Extract:

# # # # # # #

This may have been stated earlier in the thread, but I believe the original concept was for Mary Richards to be a divorcee but the censors wouldn't allow it, so they changed it to she had broken up with someone she'd been living with - but of course that couldn't be spoken aloud either.

Yes, she was to be a divorcee. And the network freaked about it in the way networks always freaked-out over the wrong things (while ignoring things that mattered, like Donna Reed and Pam Ewing's Dream years later).

Divorces were only seen as routine for movie stars, like naughty home wreckers Lana Turner and Elizabeth Taylor. Yes, "regular people" got divorced also, but it was always with a vague odor of disapproval or discussed with discomfort.

I'm just old enough to remember how references to "divorce" and "cancer" were, in impolite society, uttered literally in hushed tones. That was still somewhat the case as the '60s collided into the '70s. (I still jump a bit when Leo G. Carroll mentions "cancer" near the end of REBECCA in 1940!)

# # # # # # #

Dataset content:
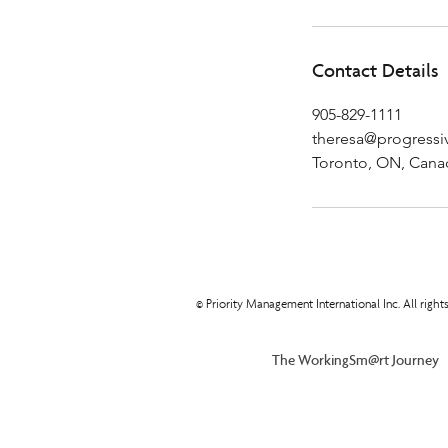
Contact Details
905-829-1111
theresa@progressiv
Toronto, ON, Cana
© Priority Management International Inc. All righ
The WorkingSm@rt Journey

# # # # # # #

Task:
Write out the forum comments above about Mary Richards first being planned as a divorcee, in full and word for word.

Response area:
This may have been stated earlier in the thread, but I believe the original concept was for Mary Richards to be a divorcee but the censors wouldn't allow it, so they changed it to she had broken up with someone she'd been living with - but of course that couldn't be spoken aloud either.

Yes, she was to be a divorcee. And the network freaked about it in the way networks always freaked-out over the wrong things (while ignoring things that mattered, like Donna Reed and Pam Ewing's Dream years later).

Divorces were only seen as routine for movie stars, like naughty home wreckers Lana Turner and Elizabeth Taylor. Yes, "regular people" got divorced also, but it was always with a vague odor of disapproval or discussed with discomfort.

I'm just old enough to remember how references to "divorce" and "cancer" were, in impolite society, uttered literally in hushed tones. That was still somewhat the case as the '60s collided into the '70s. (I still jump a bit when Leo G. Carroll mentions "cancer" near the end of REBECCA in 1940!)